Foi por isso que infraestruturação da zona industrial das Amarantes foi posta a concurso e adjudicada à empresa António Saraiva e Filhos. Segundo a Câmara gouveense, a MRG também aceitou que parte da requalificação do espaço da antiga fábrica Bellino & Bellino fosse retirada da parceria para que pudesse ser candidatada a fundos comunitários, através do Programa Operacional do Centro. «Ao respetivo concurso público apresentaram-se três empresas, entre as quais a MRG, tendo sido excluídas as outras duas por não cumprirem as condições do programa», recorda o município. Contudo, a obra não avançou porque se considerou necessária «a nova reequação das soluções de investimento face à conjuntura económica», tendo sido comunicada à CCDRC uma alternativa de requalificação urbana tendo em vista o aproveitamento de fundos comunitários.
Trancoso Eventos visitada
Foi então aberto novo procedimento concursal para a requalificação de uma área exterior à zona de intervenção da parceria público-privada, à qual concorreu o grupo MRG, tendo sido preterido. Por tudo isso, a autarquia garante que «em nenhum destes procedimentos, e até ao momento, o município ou a MRG pagaram ou receberam reciprocamente qualquer verba ou compensação, seja de que tipo for». Em Trancoso, a PJ esteve nas instalações da empresa municipal Trancoso Eventos, que, em 2007, celebrou com a MRG uma parceria público-privada para a construção de seis equipamentos. Desses apenas construiu a central de camionagem da “cidade de Bandarra”, o Centro Cultural de Vila Franca das Naves e requalificou o campo da feira. Na altura, a Trancoso Eventos, presidida por João Rodrigues, abriu um concurso público internacional para escolher o parceiro, tendo a opção recaído sobre a MRG. Na quinta-feira, a Judiciária analisou esses e outros documentos, como atas e contratos assinados no âmbito da PACETEG, a sociedade constituída em 2007 entre a construtora, que detém 51 por cento do capital, e a empresa municipal (49 por cento).
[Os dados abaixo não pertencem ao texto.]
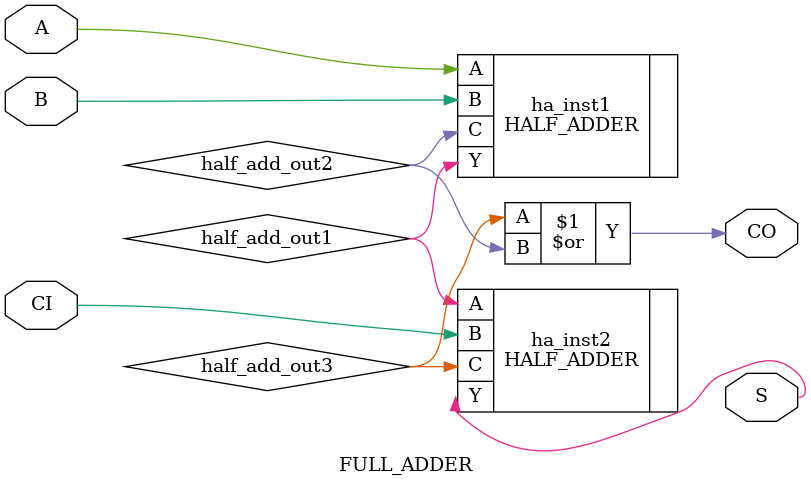
<source format=v>
`include "prj_definition.v"

module FULL_ADDER(S,CO,A,B, CI);
output S,CO;
input A,B, CI;

//use wire for intermediet outputs?
wire half_add_out1, half_add_out2, half_add_out3;

HALF_ADDER ha_inst1 (.Y(half_add_out1),.C(half_add_out2),.A(A),.B(B));
HALF_ADDER ha_inst2 (.Y(S),.C(half_add_out3),.A(half_add_out1),.B(CI));
or inst3(CO,half_add_out3, half_add_out2);


endmodule

</source>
«O processo foi completamente transparente e, do meu ponto de vista, está regular», disse Júlio Sarmento. O autarca local adiantou que a autarquia decidiu assumir as empreitadas do centro de interpretação judaica e parte do futuro mercado municipal, obras que tenciona candidatar a fundos comunitários. «A Câmara não tem nenhuma parceria público-privada, nem a contratou, nem os elementos do seu executivo têm alguma coisa a ver com a empresa municipal», sublinhou o edil. Segundo O INTERIOR apurou, esta ação do DIAP e da PJ terá tido origem em 2009 numa denúncia de um antigo trabalhador da MRG.